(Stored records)

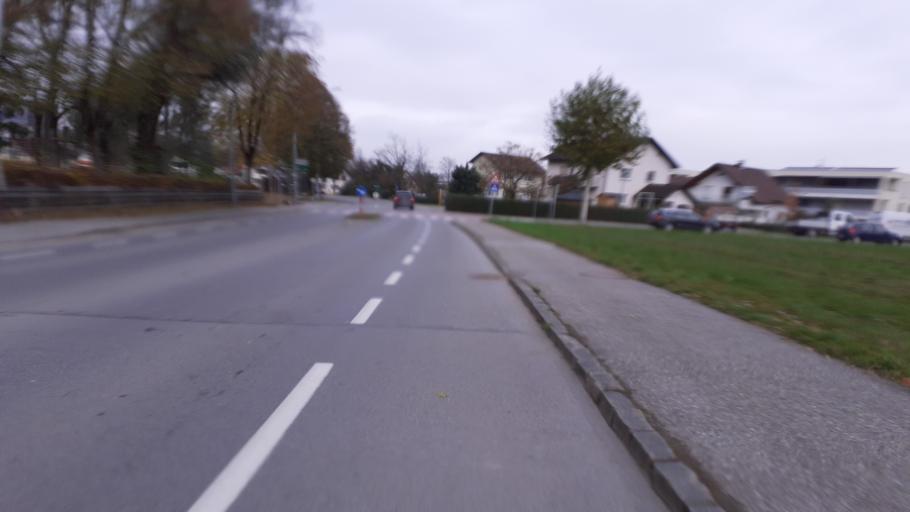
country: AT
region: Vorarlberg
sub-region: Politischer Bezirk Feldkirch
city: Nofels
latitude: 47.2538
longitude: 9.5869
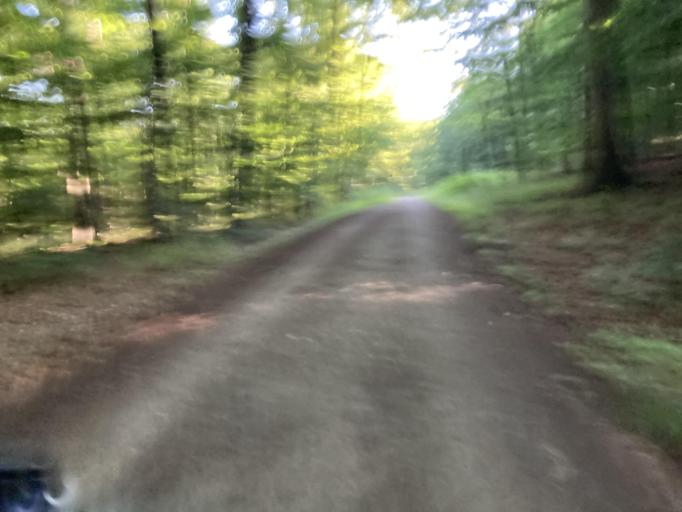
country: DE
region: Baden-Wuerttemberg
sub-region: Regierungsbezirk Stuttgart
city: Renningen
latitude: 48.7808
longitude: 8.9615
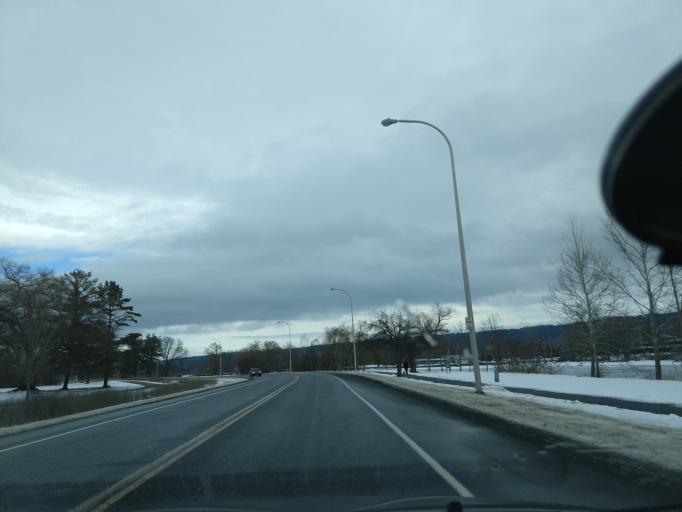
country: US
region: New York
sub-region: Tompkins County
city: Ithaca
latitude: 42.4495
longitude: -76.5125
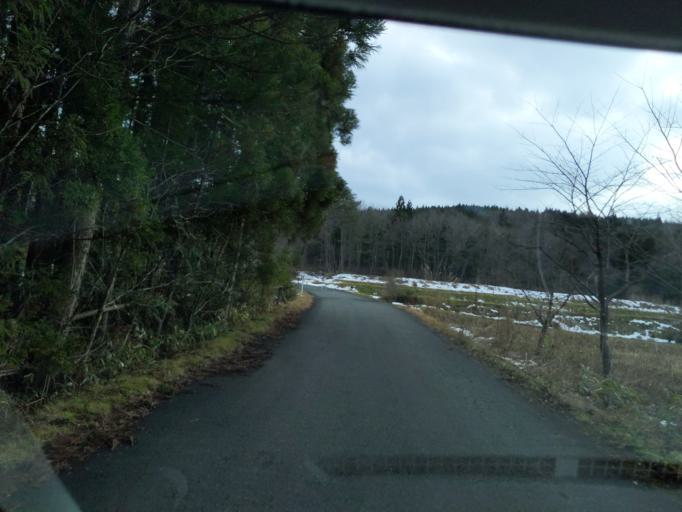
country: JP
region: Iwate
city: Ichinoseki
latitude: 38.9965
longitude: 140.9982
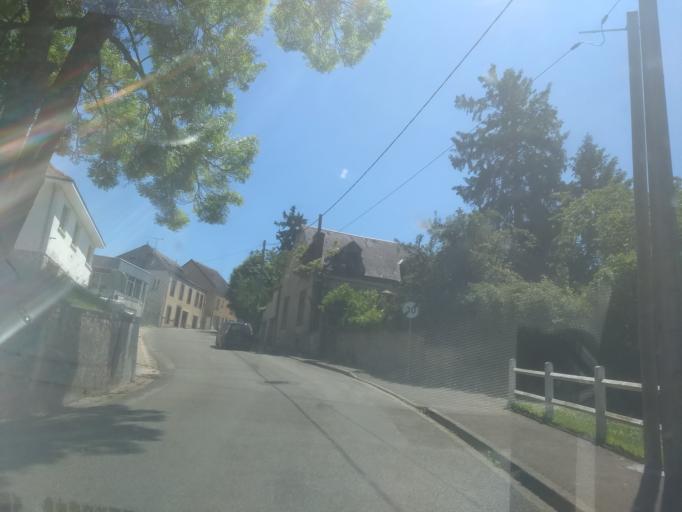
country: FR
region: Centre
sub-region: Departement d'Eure-et-Loir
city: Nogent-le-Rotrou
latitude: 48.3189
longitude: 0.8239
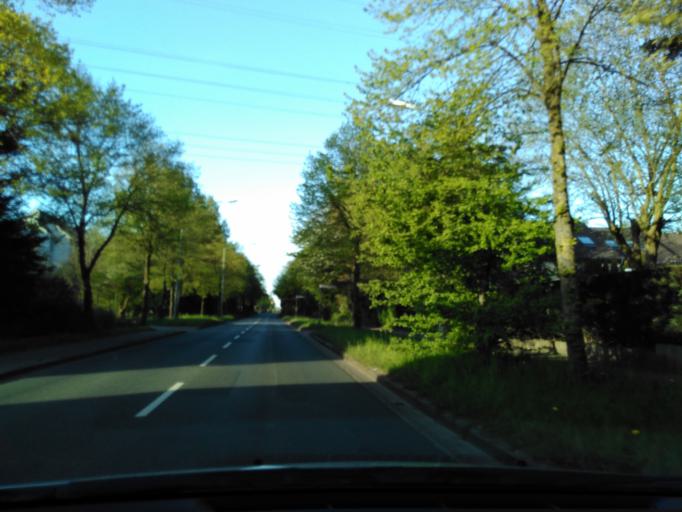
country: DE
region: Lower Saxony
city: Osnabrueck
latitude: 52.2583
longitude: 7.9964
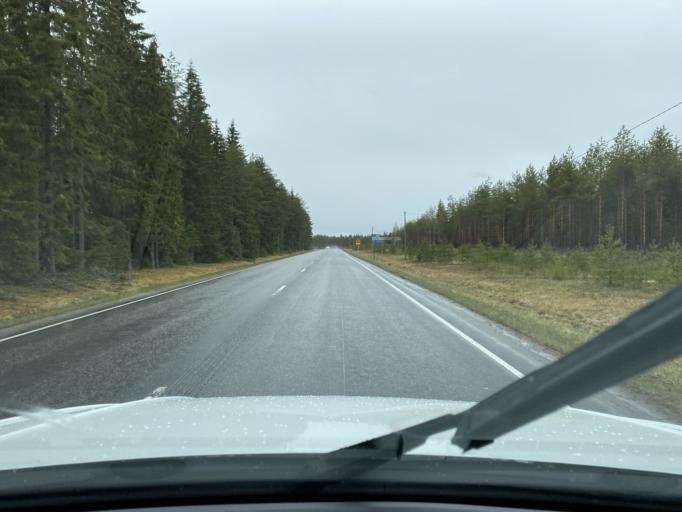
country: FI
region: Satakunta
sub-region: Pori
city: Vampula
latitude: 60.9530
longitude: 22.6706
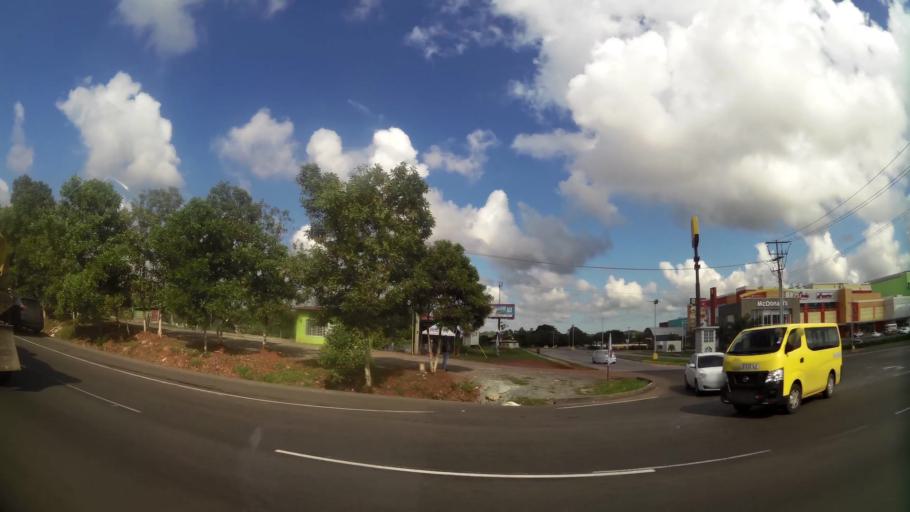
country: PA
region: Panama
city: Nuevo Arraijan
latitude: 8.9186
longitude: -79.7064
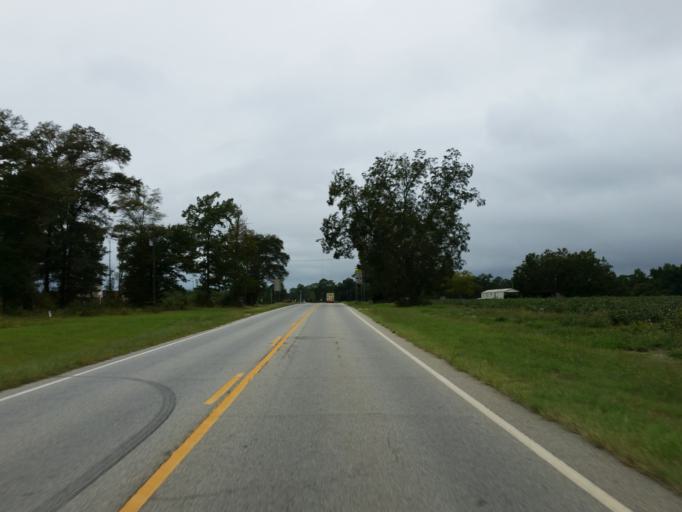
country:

=== What the task asks ===
Repeat every line of the listing above verbatim, omitting the pictures.

=== Task answer ===
country: AT
region: Vorarlberg
sub-region: Politischer Bezirk Feldkirch
city: Nofels
latitude: 47.2538
longitude: 9.5869
country: DE
region: Baden-Wuerttemberg
sub-region: Regierungsbezirk Stuttgart
city: Renningen
latitude: 48.7808
longitude: 8.9615
country: US
region: New York
sub-region: Tompkins County
city: Ithaca
latitude: 42.4495
longitude: -76.5125
country: JP
region: Iwate
city: Ichinoseki
latitude: 38.9965
longitude: 140.9982
country: FR
region: Centre
sub-region: Departement d'Eure-et-Loir
city: Nogent-le-Rotrou
latitude: 48.3189
longitude: 0.8239
country: DE
region: Lower Saxony
city: Osnabrueck
latitude: 52.2583
longitude: 7.9964
country: FI
region: Satakunta
sub-region: Pori
city: Vampula
latitude: 60.9530
longitude: 22.6706
country: PA
region: Panama
city: Nuevo Arraijan
latitude: 8.9186
longitude: -79.7064
country:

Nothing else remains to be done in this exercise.